Trascrivi senza alcuna modifica la parte dell'elenco sottostante che si apre con la riga contenente "collectors: Alice C. Cook" e si chiude con la riga contenente "locality: Twin Lakes, Mile 28 Nabesna Road.", entrambe comprese.
######
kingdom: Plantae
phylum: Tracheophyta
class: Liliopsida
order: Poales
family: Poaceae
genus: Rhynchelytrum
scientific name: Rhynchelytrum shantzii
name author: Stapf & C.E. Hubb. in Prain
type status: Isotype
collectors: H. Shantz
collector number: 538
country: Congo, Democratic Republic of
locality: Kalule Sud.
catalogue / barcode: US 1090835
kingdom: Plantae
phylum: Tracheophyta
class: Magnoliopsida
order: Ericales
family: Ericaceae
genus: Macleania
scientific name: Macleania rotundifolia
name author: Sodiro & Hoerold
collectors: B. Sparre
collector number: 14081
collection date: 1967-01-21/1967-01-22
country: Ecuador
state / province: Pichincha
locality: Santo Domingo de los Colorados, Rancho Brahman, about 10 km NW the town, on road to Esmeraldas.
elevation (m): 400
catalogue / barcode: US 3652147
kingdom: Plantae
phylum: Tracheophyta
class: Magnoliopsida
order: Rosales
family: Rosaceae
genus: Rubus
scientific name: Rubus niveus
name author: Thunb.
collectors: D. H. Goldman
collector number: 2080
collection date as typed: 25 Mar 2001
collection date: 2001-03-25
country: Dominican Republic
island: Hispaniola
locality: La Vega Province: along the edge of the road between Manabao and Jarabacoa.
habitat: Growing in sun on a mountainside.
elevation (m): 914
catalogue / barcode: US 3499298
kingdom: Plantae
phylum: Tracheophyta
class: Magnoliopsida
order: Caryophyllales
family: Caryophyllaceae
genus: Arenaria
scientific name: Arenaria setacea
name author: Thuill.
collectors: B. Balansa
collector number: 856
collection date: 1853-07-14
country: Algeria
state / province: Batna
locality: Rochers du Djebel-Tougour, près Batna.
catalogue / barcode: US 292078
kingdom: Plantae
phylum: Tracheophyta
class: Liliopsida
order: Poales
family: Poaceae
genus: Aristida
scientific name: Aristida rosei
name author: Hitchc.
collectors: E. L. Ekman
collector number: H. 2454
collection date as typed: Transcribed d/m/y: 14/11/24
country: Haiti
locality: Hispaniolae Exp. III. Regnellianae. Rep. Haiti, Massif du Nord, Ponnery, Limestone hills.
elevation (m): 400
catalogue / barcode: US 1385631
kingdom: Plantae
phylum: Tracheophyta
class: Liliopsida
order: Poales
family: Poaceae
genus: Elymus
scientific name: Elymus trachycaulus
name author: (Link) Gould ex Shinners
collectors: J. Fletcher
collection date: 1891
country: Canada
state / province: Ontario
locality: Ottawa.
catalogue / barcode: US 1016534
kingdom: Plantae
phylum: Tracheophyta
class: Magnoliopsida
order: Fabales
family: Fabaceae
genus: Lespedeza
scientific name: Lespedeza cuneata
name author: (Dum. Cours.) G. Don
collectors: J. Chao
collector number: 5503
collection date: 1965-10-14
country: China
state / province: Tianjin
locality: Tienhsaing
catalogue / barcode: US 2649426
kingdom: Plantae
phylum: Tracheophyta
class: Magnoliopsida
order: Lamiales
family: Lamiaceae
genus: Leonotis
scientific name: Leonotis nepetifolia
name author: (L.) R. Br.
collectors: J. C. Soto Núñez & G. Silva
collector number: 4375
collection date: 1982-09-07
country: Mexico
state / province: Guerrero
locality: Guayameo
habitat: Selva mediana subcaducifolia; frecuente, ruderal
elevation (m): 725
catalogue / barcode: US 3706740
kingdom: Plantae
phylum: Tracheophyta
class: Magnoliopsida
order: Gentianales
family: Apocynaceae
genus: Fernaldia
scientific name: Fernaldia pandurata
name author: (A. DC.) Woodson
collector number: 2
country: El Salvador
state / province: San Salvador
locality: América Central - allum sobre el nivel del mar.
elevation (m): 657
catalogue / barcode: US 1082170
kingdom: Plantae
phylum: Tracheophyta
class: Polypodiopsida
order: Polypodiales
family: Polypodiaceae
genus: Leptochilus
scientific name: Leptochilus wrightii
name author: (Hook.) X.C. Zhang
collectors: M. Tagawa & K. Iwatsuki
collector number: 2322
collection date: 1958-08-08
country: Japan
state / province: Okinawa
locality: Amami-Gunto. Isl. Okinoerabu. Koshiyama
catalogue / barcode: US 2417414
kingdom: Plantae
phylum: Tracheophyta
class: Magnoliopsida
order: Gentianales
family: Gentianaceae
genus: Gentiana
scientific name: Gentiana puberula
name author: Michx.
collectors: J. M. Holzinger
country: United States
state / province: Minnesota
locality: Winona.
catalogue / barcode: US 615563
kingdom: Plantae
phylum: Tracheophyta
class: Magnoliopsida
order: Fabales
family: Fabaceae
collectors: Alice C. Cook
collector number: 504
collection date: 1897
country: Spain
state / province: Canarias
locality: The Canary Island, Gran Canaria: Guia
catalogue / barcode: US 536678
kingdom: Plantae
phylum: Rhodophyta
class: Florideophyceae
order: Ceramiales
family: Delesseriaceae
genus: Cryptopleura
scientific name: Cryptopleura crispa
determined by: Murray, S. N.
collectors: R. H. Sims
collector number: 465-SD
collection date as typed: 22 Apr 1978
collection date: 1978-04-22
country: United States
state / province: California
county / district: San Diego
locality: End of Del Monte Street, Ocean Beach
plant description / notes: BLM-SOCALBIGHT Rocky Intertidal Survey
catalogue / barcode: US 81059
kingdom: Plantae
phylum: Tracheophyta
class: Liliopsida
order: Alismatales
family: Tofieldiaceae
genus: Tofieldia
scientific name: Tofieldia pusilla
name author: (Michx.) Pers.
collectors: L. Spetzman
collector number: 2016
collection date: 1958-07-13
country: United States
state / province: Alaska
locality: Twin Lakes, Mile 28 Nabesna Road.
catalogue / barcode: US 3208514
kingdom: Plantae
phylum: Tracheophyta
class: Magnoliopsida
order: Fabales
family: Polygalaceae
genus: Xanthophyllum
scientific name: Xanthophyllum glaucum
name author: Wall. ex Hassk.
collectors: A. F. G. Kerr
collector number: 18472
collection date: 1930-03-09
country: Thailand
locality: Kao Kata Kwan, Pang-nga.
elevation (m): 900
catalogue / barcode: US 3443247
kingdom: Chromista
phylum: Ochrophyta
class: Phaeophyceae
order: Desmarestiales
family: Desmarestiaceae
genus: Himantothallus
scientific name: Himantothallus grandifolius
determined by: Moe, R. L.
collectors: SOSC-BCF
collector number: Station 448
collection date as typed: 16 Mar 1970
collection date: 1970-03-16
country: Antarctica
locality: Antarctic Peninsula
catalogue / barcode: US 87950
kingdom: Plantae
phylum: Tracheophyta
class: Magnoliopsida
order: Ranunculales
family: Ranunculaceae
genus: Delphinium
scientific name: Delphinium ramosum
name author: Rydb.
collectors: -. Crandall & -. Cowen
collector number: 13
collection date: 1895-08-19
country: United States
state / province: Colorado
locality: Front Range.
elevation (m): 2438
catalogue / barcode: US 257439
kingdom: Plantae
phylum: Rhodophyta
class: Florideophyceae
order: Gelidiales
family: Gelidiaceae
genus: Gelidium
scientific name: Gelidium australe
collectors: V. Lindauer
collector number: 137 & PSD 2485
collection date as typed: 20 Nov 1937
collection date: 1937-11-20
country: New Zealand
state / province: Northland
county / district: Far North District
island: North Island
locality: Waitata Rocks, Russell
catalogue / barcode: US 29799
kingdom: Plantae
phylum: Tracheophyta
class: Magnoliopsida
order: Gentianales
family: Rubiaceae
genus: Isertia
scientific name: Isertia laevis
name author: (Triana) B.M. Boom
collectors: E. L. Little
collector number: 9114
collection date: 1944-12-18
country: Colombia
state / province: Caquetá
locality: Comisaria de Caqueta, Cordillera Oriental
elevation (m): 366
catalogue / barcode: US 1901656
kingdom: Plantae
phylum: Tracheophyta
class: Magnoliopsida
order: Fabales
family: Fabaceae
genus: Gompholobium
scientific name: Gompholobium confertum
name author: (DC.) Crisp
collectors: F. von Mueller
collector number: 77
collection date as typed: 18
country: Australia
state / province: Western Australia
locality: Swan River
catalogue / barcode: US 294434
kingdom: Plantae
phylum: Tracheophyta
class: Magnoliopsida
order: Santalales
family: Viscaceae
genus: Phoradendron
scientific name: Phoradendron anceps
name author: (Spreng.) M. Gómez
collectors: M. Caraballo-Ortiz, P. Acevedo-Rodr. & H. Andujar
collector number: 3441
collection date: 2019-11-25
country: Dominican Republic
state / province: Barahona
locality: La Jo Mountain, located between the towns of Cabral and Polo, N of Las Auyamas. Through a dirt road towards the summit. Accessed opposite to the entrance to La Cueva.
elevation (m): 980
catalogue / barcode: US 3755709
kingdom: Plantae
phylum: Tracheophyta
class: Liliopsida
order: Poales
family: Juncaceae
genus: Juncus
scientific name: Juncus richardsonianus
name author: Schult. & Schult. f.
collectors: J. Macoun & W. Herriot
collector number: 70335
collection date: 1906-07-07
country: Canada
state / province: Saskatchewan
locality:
######
▶ [Soluzione]:
collectors: Alice C. Cook
collector number: 504
collection date: 1897
country: Spain
state / province: Canarias
locality: The Canary Island, Gran Canaria: Guia
catalogue / barcode: US 536678
kingdom: Plantae
phylum: Rhodophyta
class: Florideophyceae
order: Ceramiales
family: Delesseriaceae
genus: Cryptopleura
scientific name: Cryptopleura crispa
determined by: Murray, S. N.
collectors: R. H. Sims
collector number: 465-SD
collection date as typed: 22 Apr 1978
collection date: 1978-04-22
country: United States
state / province: California
county / district: San Diego
locality: End of Del Monte Street, Ocean Beach
plant description / notes: BLM-SOCALBIGHT Rocky Intertidal Survey
catalogue / barcode: US 81059
kingdom: Plantae
phylum: Tracheophyta
class: Liliopsida
order: Alismatales
family: Tofieldiaceae
genus: Tofieldia
scientific name: Tofieldia pusilla
name author: (Michx.) Pers.
collectors: L. Spetzman
collector number: 2016
collection date: 1958-07-13
country: United States
state / province: Alaska
locality: Twin Lakes, Mile 28 Nabesna Road.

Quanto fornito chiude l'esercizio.